We Have It All said:


> kookaburra
> surely not



Correct - It surely isn't!!!


----------



## Lucas (Dec 29, 2006)

could spend all night throwing wild guesses into the air....................................so, its a ................................cuckoo


----------



## slim6y (Dec 29, 2006)

Don't spend all night - cause here's the answer


----------



## Jakee (Dec 29, 2006)

8 turtles and 13 bats


----------



## Lucas (Dec 29, 2006)

starling?


Sounds like 8 turts and 13 bats is the winning vote so far.


----------



## slim6y (Dec 29, 2006)

Yeah some sort of starling/swallow type thingee... im not an aviaoligist lol... someone else can do the pics this time  I'm too mean for this lol...


----------



## slim6y (Dec 29, 2006)

Ok ok ok - last one then...


----------



## Lucas (Dec 29, 2006)

a mouldy ham and cheese sandwich


----------



## slim6y (Dec 29, 2006)

Lucas said:


> a mouldy ham and cheese sandwich



HAHAHAHA... nope


----------



## Adzo (Dec 29, 2006)

a chameleon?


----------



## Lucas (Dec 29, 2006)

I'm off to bed, any hints before I go?


----------



## slim6y (Dec 29, 2006)

Adzo said:


> a chameleon?



Nope...

Nun nite Lucas...


----------



## Adzo (Dec 29, 2006)

tree frog?


----------



## SlothHead (Dec 29, 2006)

i just saw that in the bath


----------



## slim6y (Dec 30, 2006)

Adzo said:


> tree frog?



Ooooooh... someone is a smarty... now what type of tree frog haha!


----------



## munkee (Dec 30, 2006)

four hundred and seventy two turts at least....

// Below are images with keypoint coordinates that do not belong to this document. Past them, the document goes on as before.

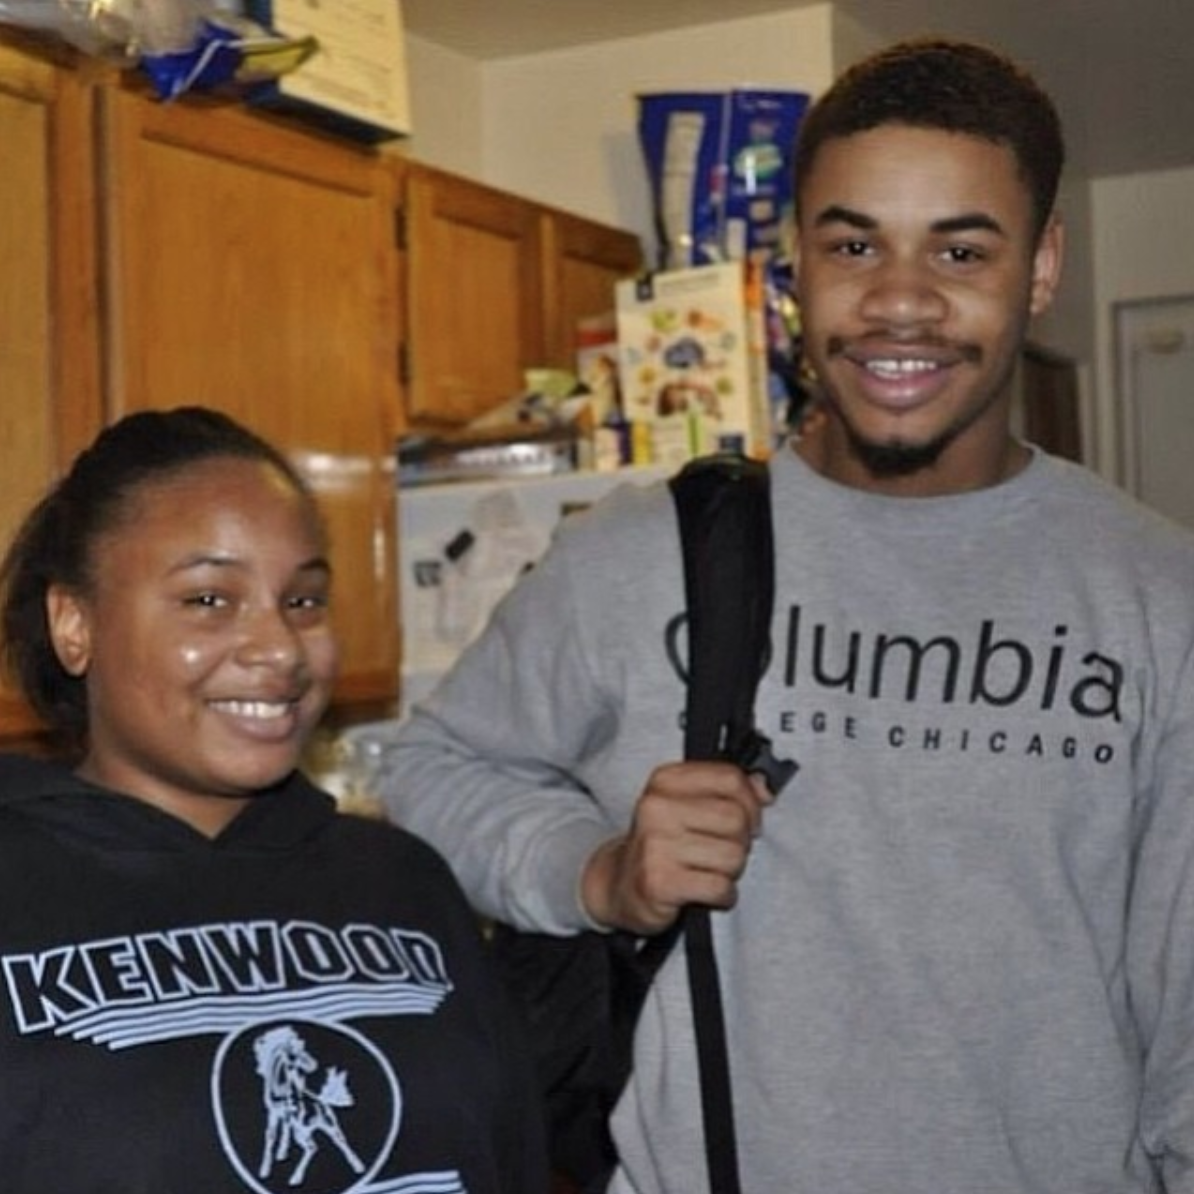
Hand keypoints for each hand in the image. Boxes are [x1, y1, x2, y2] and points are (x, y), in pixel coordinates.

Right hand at [580, 760, 773, 934]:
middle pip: (736, 818)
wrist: (619, 885)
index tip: (747, 819)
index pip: (730, 778)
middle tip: (720, 851)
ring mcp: (655, 844)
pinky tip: (704, 891)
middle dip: (740, 842)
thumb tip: (765, 787)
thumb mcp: (688, 806)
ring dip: (730, 872)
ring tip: (707, 871)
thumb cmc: (661, 845)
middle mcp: (656, 807)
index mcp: (665, 781)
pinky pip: (720, 887)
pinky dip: (722, 895)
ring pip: (733, 855)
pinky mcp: (659, 882)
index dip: (751, 803)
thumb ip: (729, 791)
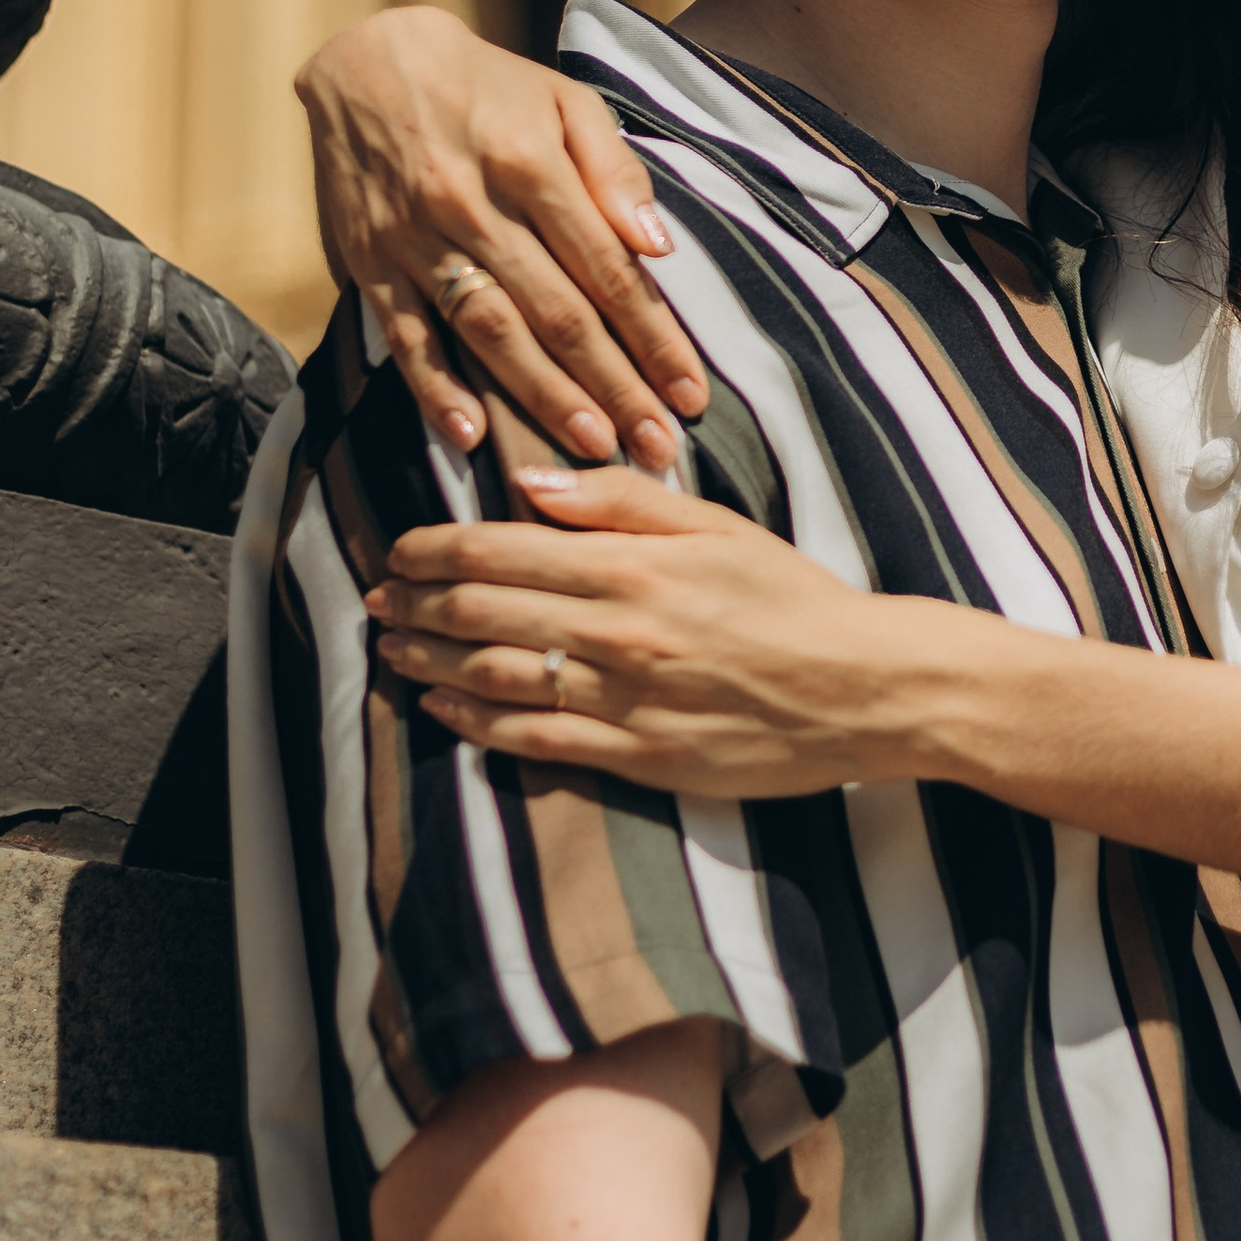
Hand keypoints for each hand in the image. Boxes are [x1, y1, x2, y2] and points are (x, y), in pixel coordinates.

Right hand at [299, 9, 708, 469]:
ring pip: (491, 331)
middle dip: (615, 387)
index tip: (691, 394)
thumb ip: (615, 170)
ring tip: (592, 449)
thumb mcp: (565, 99)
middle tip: (659, 448)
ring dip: (544, 398)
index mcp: (533, 163)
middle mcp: (475, 206)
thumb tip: (657, 246)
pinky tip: (471, 435)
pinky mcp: (369, 260)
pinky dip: (434, 388)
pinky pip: (405, 333)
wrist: (368, 59)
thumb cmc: (488, 85)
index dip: (654, 338)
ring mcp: (416, 238)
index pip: (609, 270)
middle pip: (559, 314)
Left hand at [369, 463, 959, 794]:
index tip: (400, 548)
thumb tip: (529, 483)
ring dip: (430, 657)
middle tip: (378, 595)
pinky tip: (444, 706)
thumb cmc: (795, 599)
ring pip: (494, 674)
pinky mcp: (635, 757)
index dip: (434, 549)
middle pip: (482, 611)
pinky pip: (534, 740)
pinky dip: (477, 721)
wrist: (862, 689)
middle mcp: (616, 631)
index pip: (501, 549)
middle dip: (416, 600)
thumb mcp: (717, 526)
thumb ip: (619, 501)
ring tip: (393, 646)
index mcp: (634, 565)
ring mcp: (622, 699)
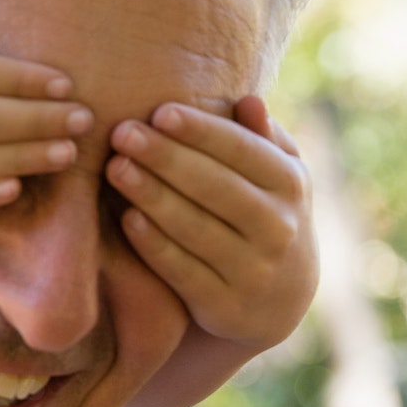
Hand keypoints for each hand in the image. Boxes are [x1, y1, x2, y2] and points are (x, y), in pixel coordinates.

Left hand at [106, 95, 314, 351]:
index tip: (159, 111)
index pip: (244, 151)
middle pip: (217, 188)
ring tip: (115, 168)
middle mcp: (280, 228)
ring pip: (198, 229)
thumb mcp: (274, 174)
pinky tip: (127, 218)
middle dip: (167, 157)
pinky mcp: (226, 306)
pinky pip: (185, 272)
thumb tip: (249, 100)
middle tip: (122, 133)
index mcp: (290, 185)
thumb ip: (259, 138)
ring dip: (153, 196)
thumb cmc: (262, 211)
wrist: (277, 298)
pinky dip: (156, 245)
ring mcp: (255, 270)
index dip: (202, 131)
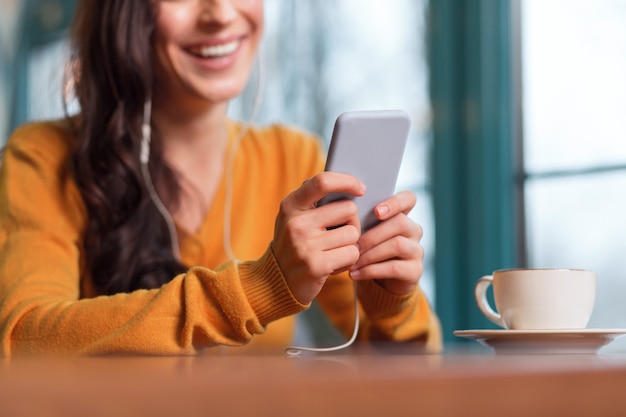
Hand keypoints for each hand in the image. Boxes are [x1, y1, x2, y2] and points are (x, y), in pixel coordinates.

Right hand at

Or have I been enjoying a few adult drinks?????

Bad news for the snapping turt nontheless,


----------



## Adzo (Dec 30, 2006)

The dainty tree frog from one of your other posts


----------



## Rep-Style (Dec 30, 2006)

Litoria Citropa?


----------



## slim6y (Dec 30, 2006)

Adzo said:


> The dainty tree frog from one of your other posts



You're the observant one!!!

I don't think anyone could hide anything from you - you would have been awful to play hide-n-seek with - you're the sort of person that sneaks a look when counting (haha).

Anyways, congratulations you win the SLiM6y prize pack which contains...


----------



## Lucas (Dec 30, 2006)

nothing


----------



## mysnakesau (Dec 30, 2006)

I counted 8 turtles. But my eyes aren't good enough for the bats, and yuck there's a spider, too


----------